8. Deep Tissue Massage
Treating muscle tension and stiffness with manual therapy is the most enjoyable way to experience instant pain and tension relief. Often, you will notice that you can move better right away after the massage.
That indicates soft tissue restriction caused by a sedentary lifestyle and poor muscle activation.
The best way to restore healthy joint and muscle function is to combine massage treatments with the physical activity you like.
9. Dry Needling
Another great way to increase range of motion is to fight muscle tension and active trigger points with dry needling treatment.
The treatment gives instant tension relief and increased range of motion. To maintain a long-term effect, you should focus on creating a stretching routine or adding a post-workout stretching.
10. Breathing Exercises
Breathing exercises can increase stretching capacity and therefore influence the range of motion. Learning how to breathe correctly during the stretching exercise relaxes your muscles even more.
Because of that, it should be wise to take a closer look at the connection between breathing and stretching exercises.

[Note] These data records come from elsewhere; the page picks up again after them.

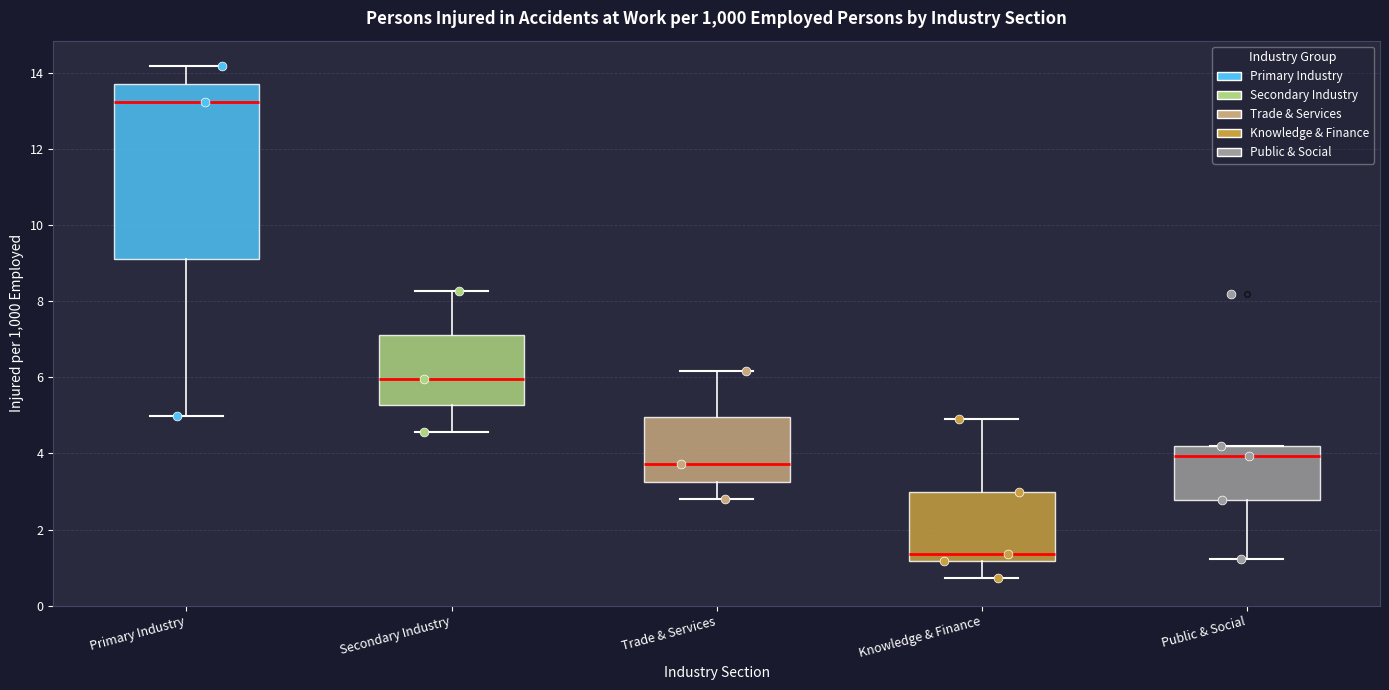

Reading left to right, read every box against the y-axis: the position of its median line, the range the box covers, and the ends of its whiskers. The values are not printed on the chart, so give them approximately, as read against the axis.

Primary Industry: median 13.2, box 9.2 to 13.8, whiskers 5.0 to 14.2
Secondary Industry: median 6.0, box 5.2 to 7.2, whiskers 4.6 to 8.2
Trade & Services: median 3.8, box 3.2 to 5.0, whiskers 2.8 to 6.2
Knowledge & Finance: median 1.4, box 1.2 to 3.0, whiskers 0.8 to 5.0
Public & Social: median 4.0, box 2.8 to 4.2, whiskers 1.2 to 4.2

The most natural way to breathe is through the abdominal part, activating the diaphragm. Avoid moving the ribcage or shoulders up.
11. Drink More Water
Keeping an optimal muscle function requires water. Muscles are made of water, and dehydration would reduce their function greatly. As a result, you may end up with poor muscle activation and decreased range of motion.
Avoid dehydration by following one simple rule. Drink more water. The formula for proper daily water intake is 1L per 25kg of weight.
12. Avoid Stress
Stress is a bad sign for many things in our body and flexibility is no exception. Poor posture and muscle tension or spasm can be a result of accumulated stress over time.
Without proper treatment such as deep tissue massage, dry needling treatment or physical activity, the flexibility of joints becomes compromised.
Yoga, meditation or hiking can be a good solution for handling stressful days.
13. Healthy Nutrition
Eating anti-inflammatory food reduces joint inflammation and muscle soreness. Food like spinach, nuts, fish and fresh fruit should be a priority in your diet.
Healthy nutrition with a stretching routine is an excellent way to get the best results from your training.